The passage of time provides more qualitative information
regarding estimates of reserves, and revisions are made to prior
estimates to reflect updated information. In the past five
years, annual revisions to our reserve estimates, which have
been both increases and decreases in individual years, have
averaged approximately 1% of the previous years estimate.
However, there can be no assurance that more significant
revisions will not be necessary in the future. If future
significant revisions are necessary that reduce previously
estimated reserve quantities, it could result in a full cost
property writedown. In addition to the impact of the estimates
of proved reserves on the calculation of the ceiling, estimates
of proved reserves are also a significant component of the
calculation of DD&A.
While the quantities of proved reserves require substantial
judgment, the associated prices of oil, natural gas and NGL
reserves, and the applicable discount rate, that are used to
calculate the discounted present value of the reserves do not
require judgment. The ceiling calculation dictates that a 10%
discount factor be used
49
and that prices and costs in effect as of the last day of the
period are held constant indefinitely. Therefore, the future net
revenues associated with the estimated proved reserves are not
based on our assessment of future prices or costs. Rather, they
are based on such prices and costs in effect as of the end of
each quarter when the ceiling calculation is performed. In
calculating the ceiling, we adjust the
end-of-period
price by the effect of cash flow hedges in place. This
adjustment requires little judgment as the
end-of-period
price is adjusted using the contract prices for our cash flow
hedges. We had no such hedges outstanding at December 31,
2006.
Because the ceiling calculation dictates that prices in effect
as of the last day of the applicable quarter are held constant
indefinitely, and requires a 10% discount factor, the resulting
value is not indicative of the true fair value of the reserves.

◆ Supplied information ◆
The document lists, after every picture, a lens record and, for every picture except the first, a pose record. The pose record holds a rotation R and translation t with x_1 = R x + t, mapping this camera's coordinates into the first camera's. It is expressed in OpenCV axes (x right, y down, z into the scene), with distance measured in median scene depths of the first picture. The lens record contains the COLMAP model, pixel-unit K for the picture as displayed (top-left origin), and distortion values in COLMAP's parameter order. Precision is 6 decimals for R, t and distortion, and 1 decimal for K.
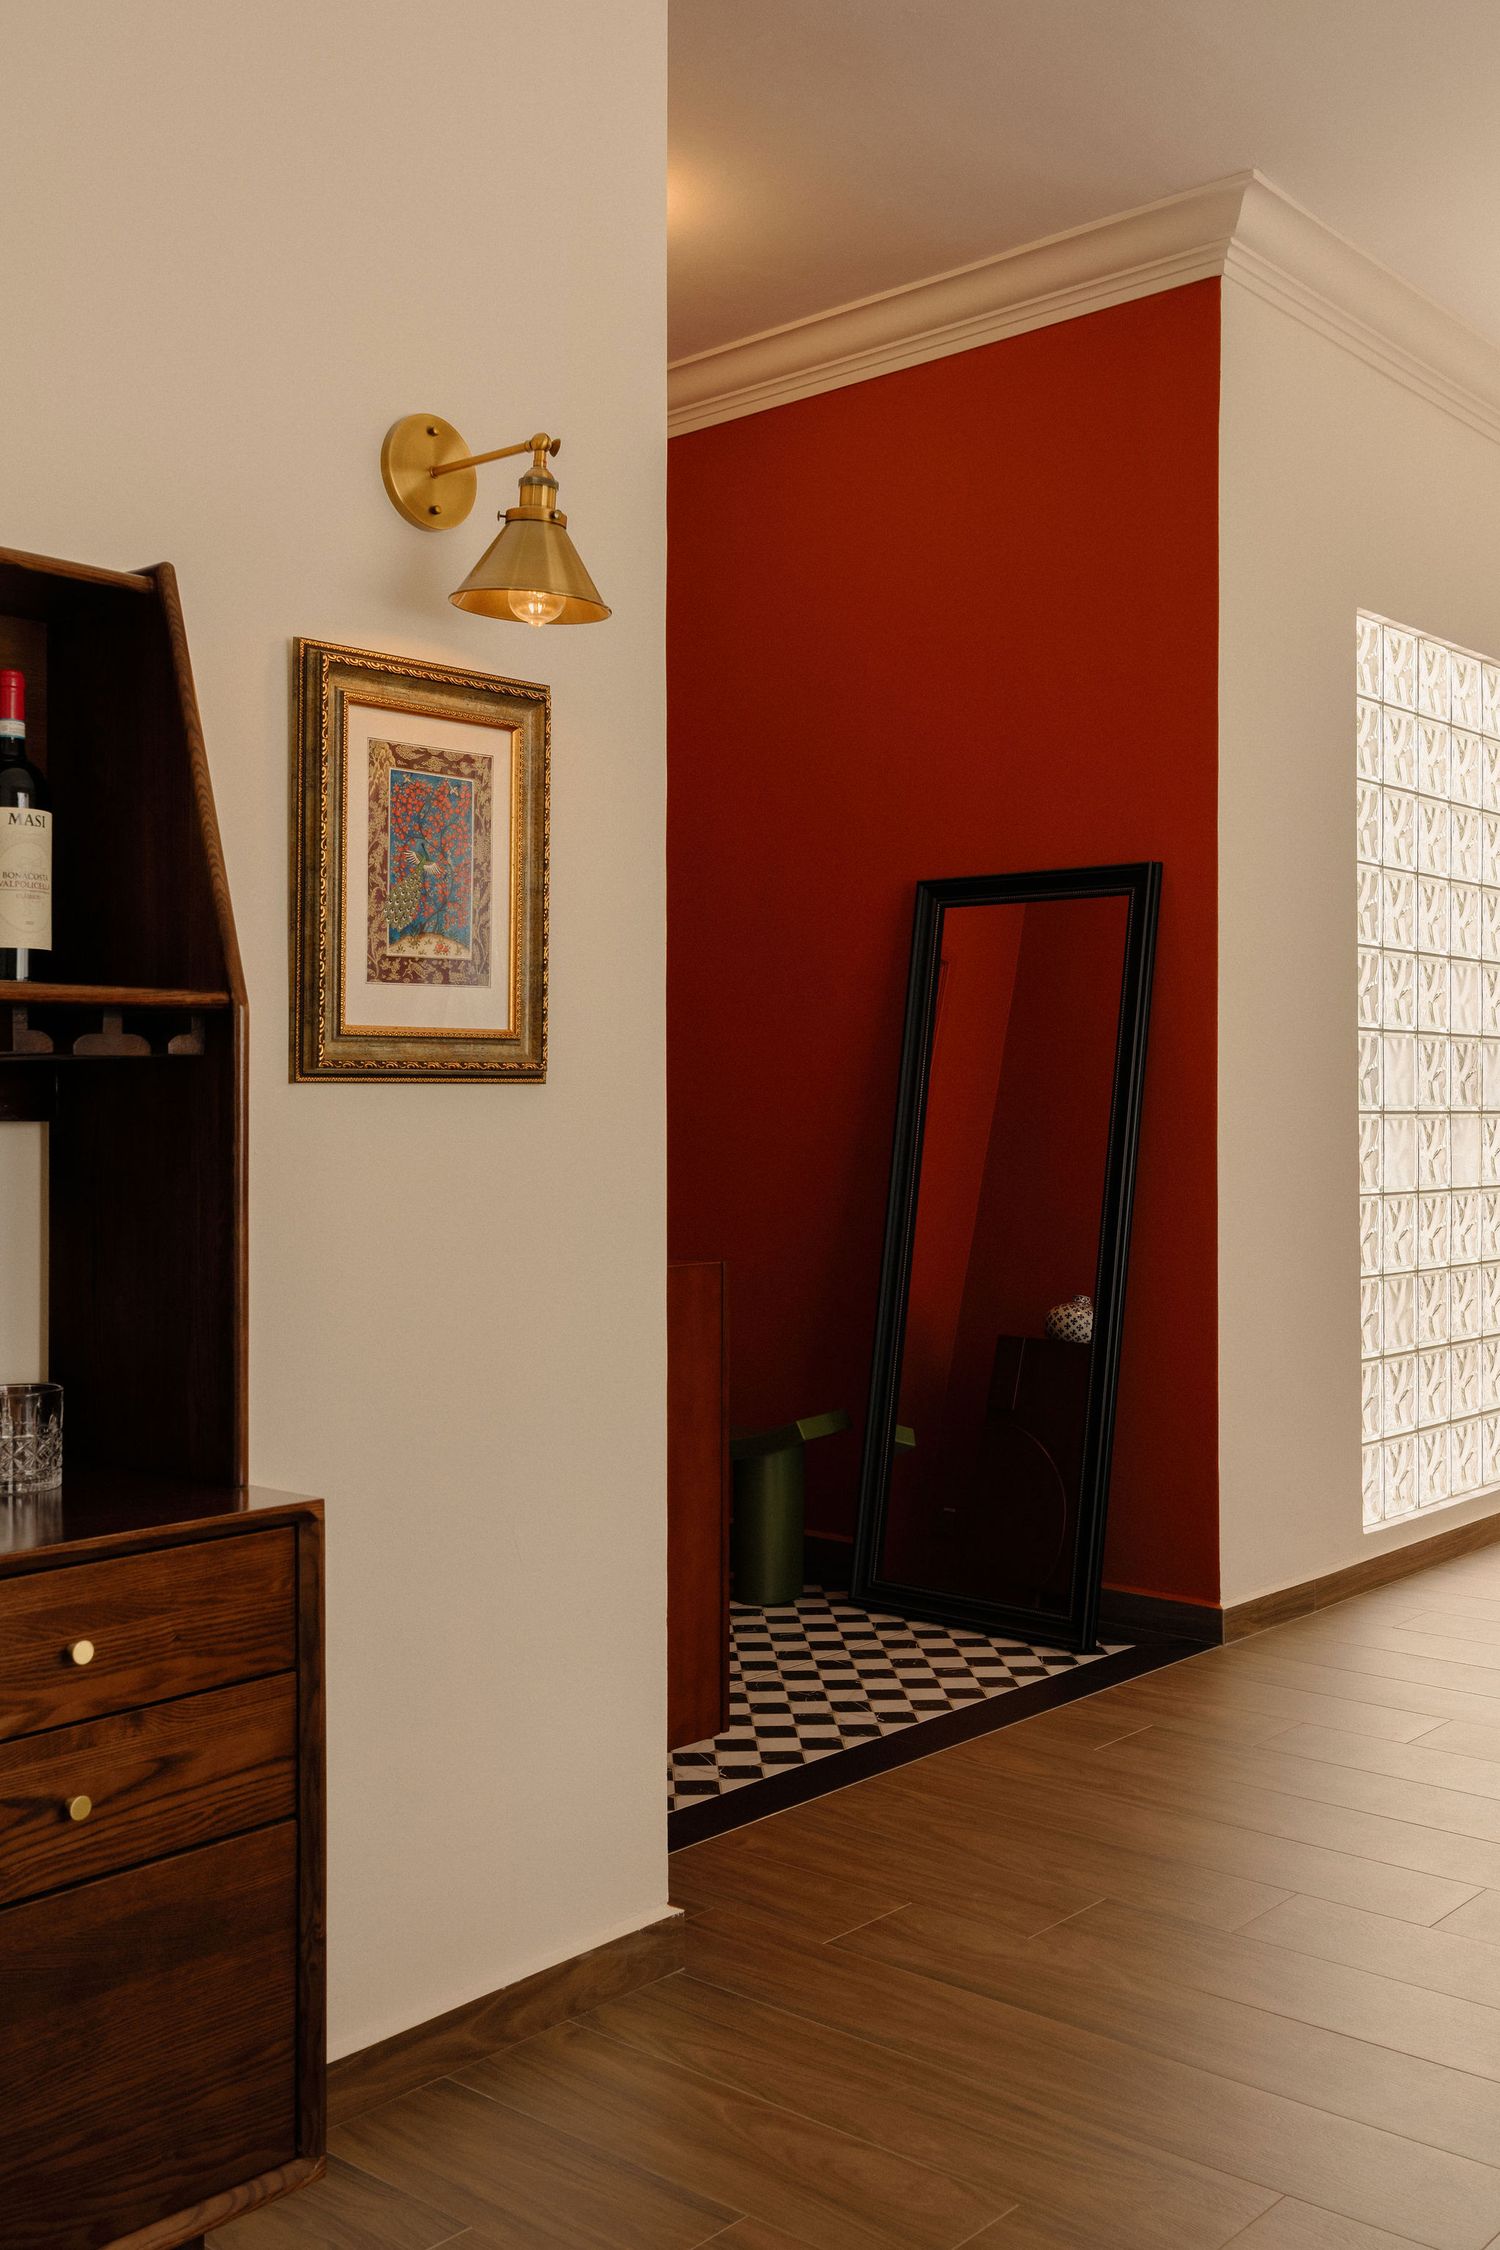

◆ Work order A ◆
Translate this sentence from the passage on reserve estimates into Spanish: "We had no such hedges outstanding at December 31, 2006."
◆ Work order B ◆
From the passage on reserve estimates, reproduce the part that begins at the words "Because the ceiling" and stops after the words "of the reserves.".
The lines that come after the passage on reserve estimates are separate material.

◆ Response box A ◆
No teníamos tales coberturas vigentes al 31 de diciembre de 2006.

◆ Response box B ◆
Because the ceiling calculation dictates that prices in effect
as of the last day of the applicable quarter are held constant
indefinitely, and requires a 10% discount factor, the resulting
value is not indicative of the true fair value of the reserves.